S’inscrivant dans une saison dont l’un des fils rouges est le postromantisme, La Nuit transfigurée (1899) de Schönberg prend, sous la direction de Christoph Eschenbach, un tour résolument rhapsodique et dramatique, plus raffiné que subtil, aux contours soigneusement dessinés, où chaque note et chaque phrasé, très travaillés, paraissent chargés d’intentions. Dans cette lecture lente (plus de trente-quatre minutes) et cultivant les extrêmes – entre langueur et violence – les soixante cordes réagissent au doigt et à l’œil, suscitant de somptueux embrasements sonores.
De la nuit évoquée par le poème de Dehmel au sommeil d’Ariane, l’enchaînement avec le début de la Seconde suite de Bacchus et Ariane (1930) de Roussel se justifiait pleinement. Chère au cœur de Charles Münch, le fondateur de l’Orchestre de Paris, lequel l’a notamment enregistrée avec Serge Baudo, cette musique sied admirablement aux timbres et à la virtuosité de cette formation, particulièrement de ses bois et de ses cors. Elle convient également à merveille au mélange de rudesse et de passion qu’y met Eschenbach, sans jamais céder à la tentation de lâcher les rênes dans les paroxysmes dionysiaques.
Très attendu après une première prestation parisienne voici plus de trois ans (voir ici), Lang Lang avait choisi le Quatrième concerto pour piano (1806) de Beethoven. Si les poses (les trente bonnes secondes d’immobilisme ostensiblement inspiré avant de se lancer dans le premier accord de l’Allegro moderato initial, la façon de battre la mesure d’une main pendant que l’autre parcourt le clavier) et la succession de mines tour à tour émerveillées ou sur le point de défaillir peuvent irriter, là n’est évidemment pas l’essentiel. Les moyens techniques ne sont pas non plus en cause, et le pianiste se sert de son insolente facilité pour obtenir une lisibilité et une limpidité frappantes. Il parvient en outre à suggérer des atmosphères aussi fugaces que saisissantes, mais la principale réserve tient à la difficulté de trouver, dans son approche, une cohérence autre que celle dictée par un narcissisme envahissant.

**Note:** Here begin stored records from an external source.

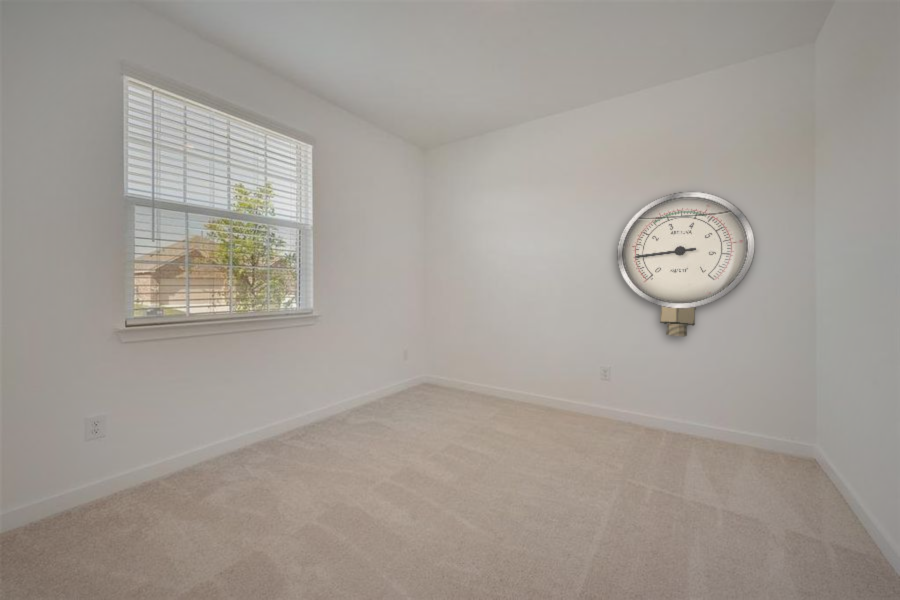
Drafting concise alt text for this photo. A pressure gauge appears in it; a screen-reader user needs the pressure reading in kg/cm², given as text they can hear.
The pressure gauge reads 1 kg/cm²
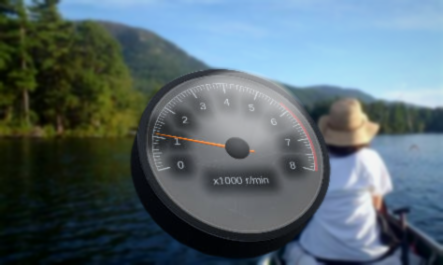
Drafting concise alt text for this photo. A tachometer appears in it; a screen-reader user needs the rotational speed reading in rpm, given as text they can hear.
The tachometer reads 1000 rpm
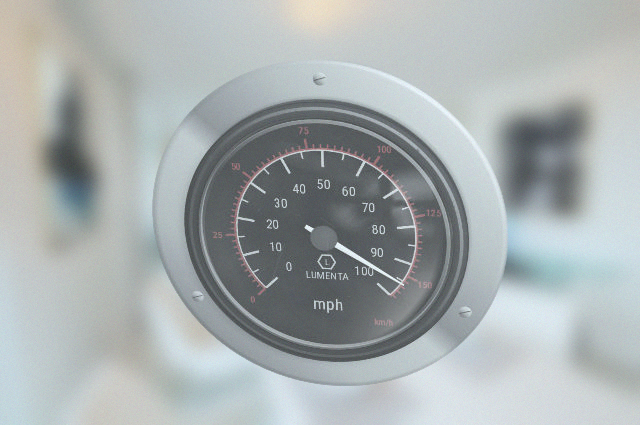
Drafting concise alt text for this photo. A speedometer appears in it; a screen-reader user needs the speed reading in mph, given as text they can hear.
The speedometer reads 95 mph
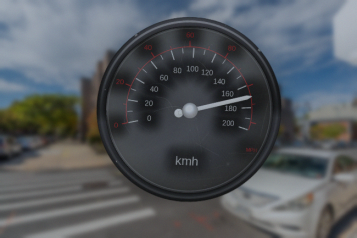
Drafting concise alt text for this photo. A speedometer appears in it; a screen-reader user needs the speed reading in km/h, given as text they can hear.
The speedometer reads 170 km/h
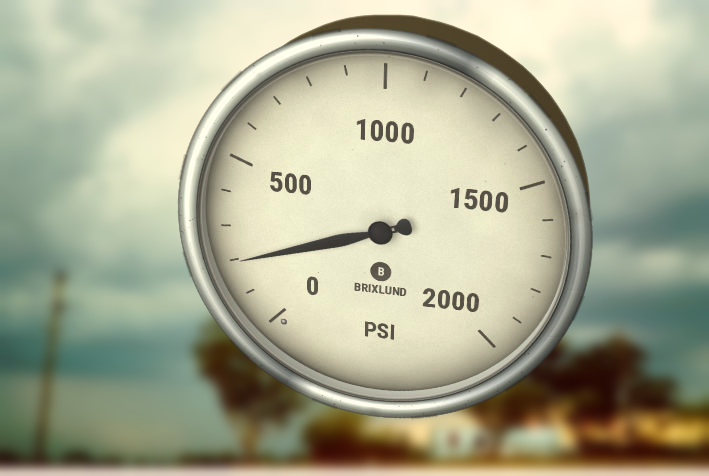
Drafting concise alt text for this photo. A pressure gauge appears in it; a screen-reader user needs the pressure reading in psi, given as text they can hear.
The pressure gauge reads 200 psi
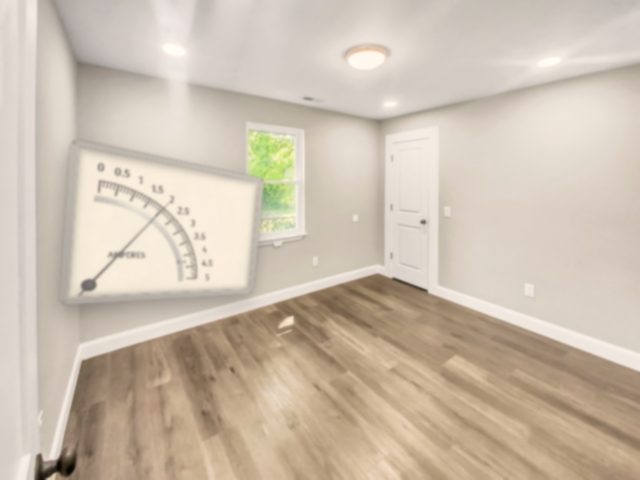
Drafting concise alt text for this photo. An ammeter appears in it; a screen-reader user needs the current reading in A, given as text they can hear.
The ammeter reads 2 A
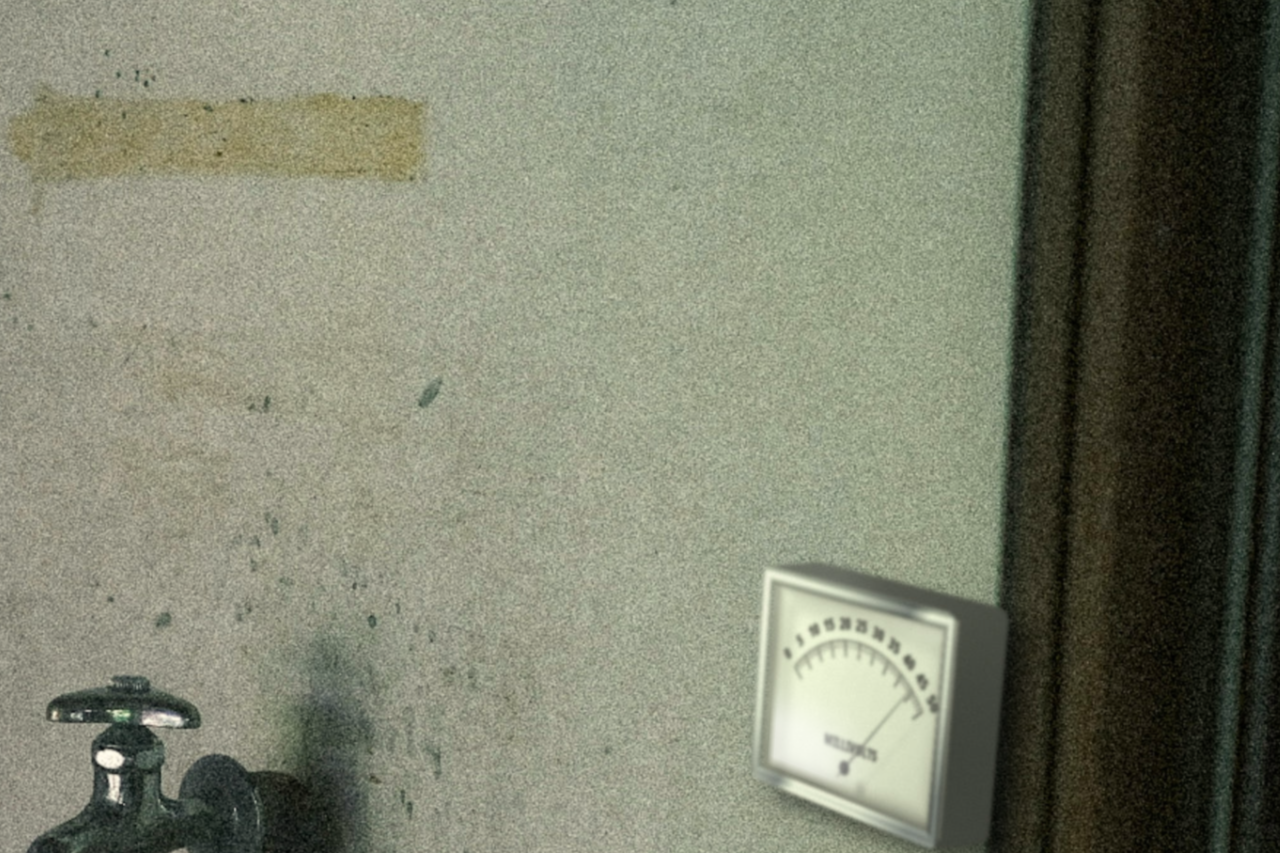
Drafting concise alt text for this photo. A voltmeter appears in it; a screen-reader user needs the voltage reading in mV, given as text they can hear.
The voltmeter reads 45 mV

Trop souvent prédomine en effet l’impression que davantage qu’une conception prédéterminée, ce sont les satisfactions de l’instant présent – certes brillamment servi par l’alternance du jeu perlé et du sautillement des notes détachées – qui motivent Lang Lang. Car il ne se contente pas de jouer la partition: non seulement il s’en joue, tant son aisance est grande, mais il joue avec la partition – soulignant ici ou là tel ou tel détail – et il joue, tout court, avec ce caractère scherzando qu’il imprime à la plupart de ses interventions. Plus logique dans les concertos de Mendelssohn, ce parti pris revient hélas, dans des partitions moins univoques, tel ce concerto de Beethoven, à en escamoter de nombreux aspects. L’Andante con moto, tout particulièrement, souffre ainsi d’une pauvreté de moyens expressifs, trop souvent restreints à des phrasés dont le sommet d’intensité est précédé d’un léger temps de retard. L’accompagnement puissant et spectaculaire d’Eschenbach, qui n’a pas ménagé son soutien au soliste depuis quelques années, offre un cadre adapté à sa prestation.

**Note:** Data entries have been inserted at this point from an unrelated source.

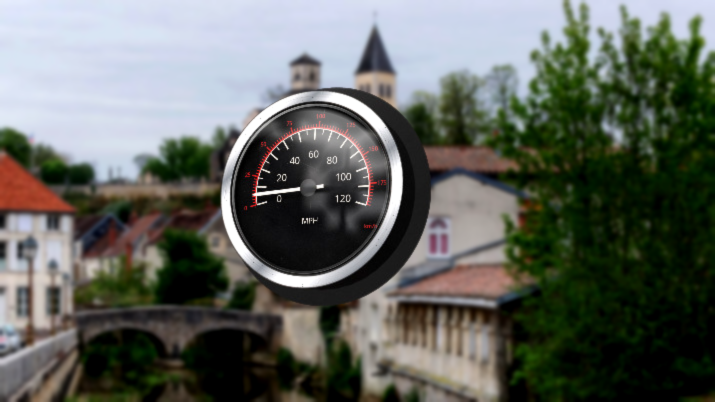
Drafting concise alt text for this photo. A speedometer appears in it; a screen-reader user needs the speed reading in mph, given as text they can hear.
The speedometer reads 5 mph
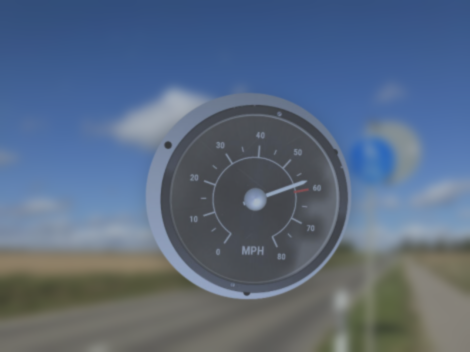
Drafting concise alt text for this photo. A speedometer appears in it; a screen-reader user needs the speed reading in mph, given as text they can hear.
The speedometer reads 57.5 mph
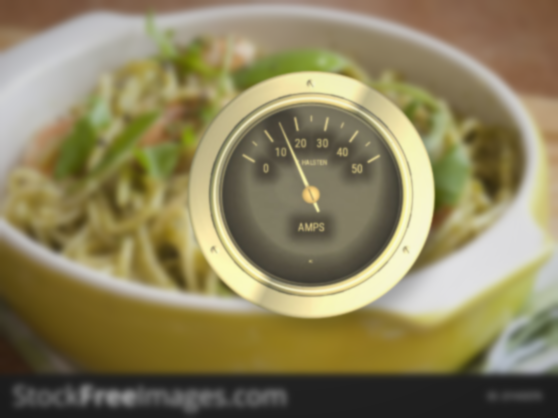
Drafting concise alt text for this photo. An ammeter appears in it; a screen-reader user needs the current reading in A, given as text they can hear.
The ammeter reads 15 A
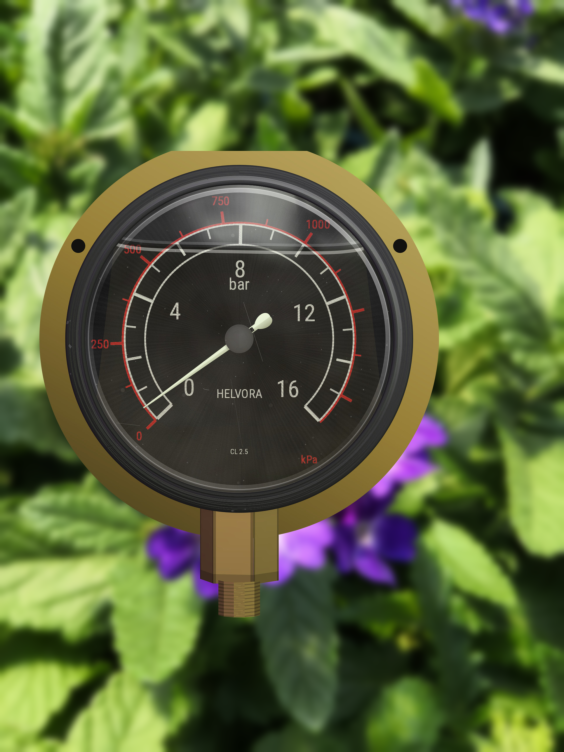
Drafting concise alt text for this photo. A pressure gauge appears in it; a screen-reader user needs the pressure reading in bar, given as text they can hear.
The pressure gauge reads 0.5 bar
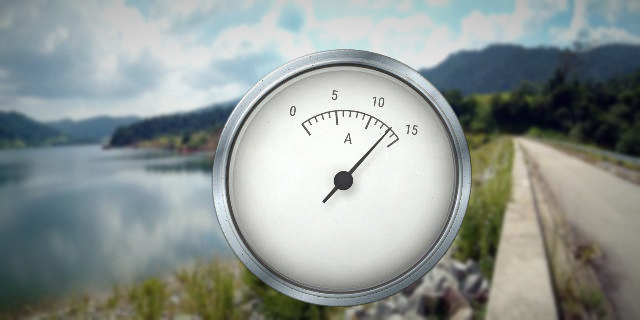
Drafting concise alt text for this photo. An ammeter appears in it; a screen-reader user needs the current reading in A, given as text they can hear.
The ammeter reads 13 A
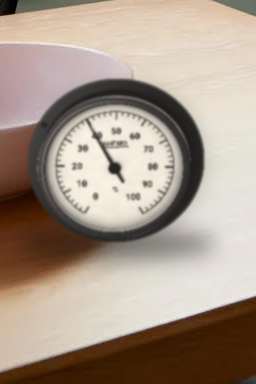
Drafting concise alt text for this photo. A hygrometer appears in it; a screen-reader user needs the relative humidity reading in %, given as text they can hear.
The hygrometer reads 40 %
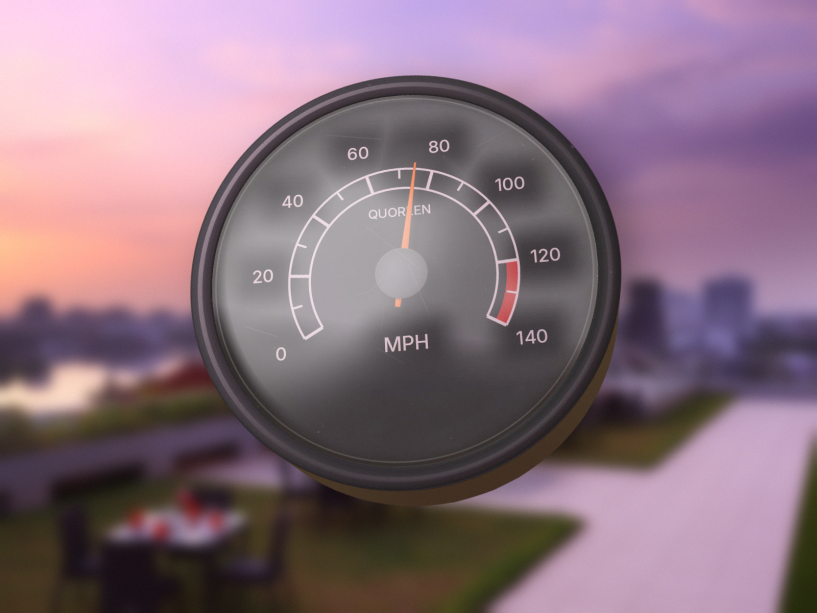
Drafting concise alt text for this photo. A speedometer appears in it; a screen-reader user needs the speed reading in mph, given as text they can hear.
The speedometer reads 75 mph
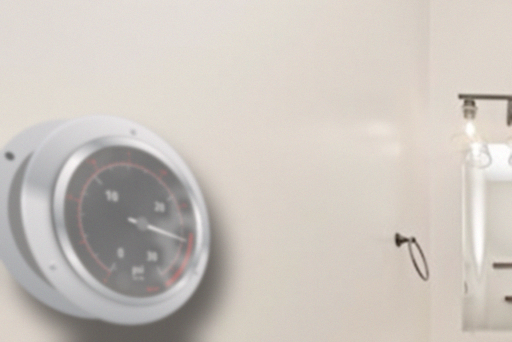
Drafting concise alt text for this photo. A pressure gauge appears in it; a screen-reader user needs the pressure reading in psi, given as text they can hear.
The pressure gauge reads 25 psi
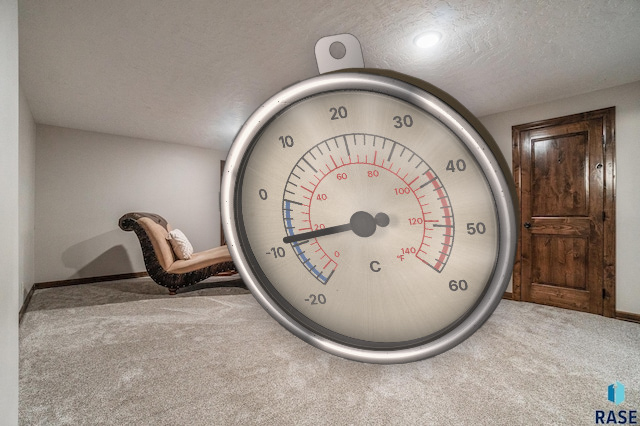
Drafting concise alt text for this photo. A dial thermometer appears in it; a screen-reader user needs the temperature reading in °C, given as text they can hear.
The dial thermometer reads -8 °C
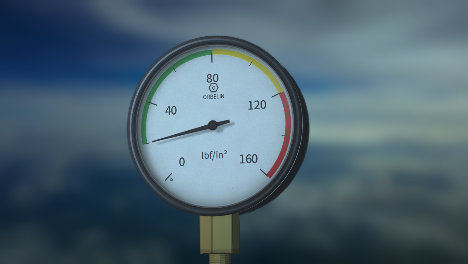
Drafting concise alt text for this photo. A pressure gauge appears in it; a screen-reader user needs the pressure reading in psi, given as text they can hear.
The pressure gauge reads 20 psi
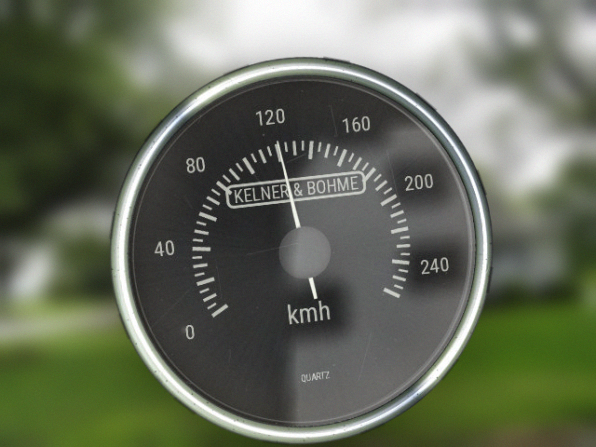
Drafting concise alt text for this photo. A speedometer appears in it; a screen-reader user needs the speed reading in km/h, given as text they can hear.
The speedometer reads 120 km/h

Remerciant un public visiblement ravi, Lang Lang donne d’abord le Troisième nocturne (1850) de Liszt, plus connu sous le nom de Rêve d’amour, d’une subjectivité permanente, mais dont le son se révèle trop souvent clinquant, métallique et dépourvu de basses. Impossible, bien entendu, de nier ensuite l’effet spectaculaire de Soirée de Vienne d’Alfred Grünfeld (d’après des valses de Johann Strauss notamment extraites de La Chauve-souris), mais au-delà d’une hésitation entre raideur métronomique et libre déploiement d’une excentricité qui semble tout droit sortie des cartoons, il y manque le chic et la grâce qui font tout le prix de ces paraphrases pyrotechniques. N’est pas Horowitz qui veut, même si, bien sûr, il ne faut pas désespérer de la maturation future de cet artiste.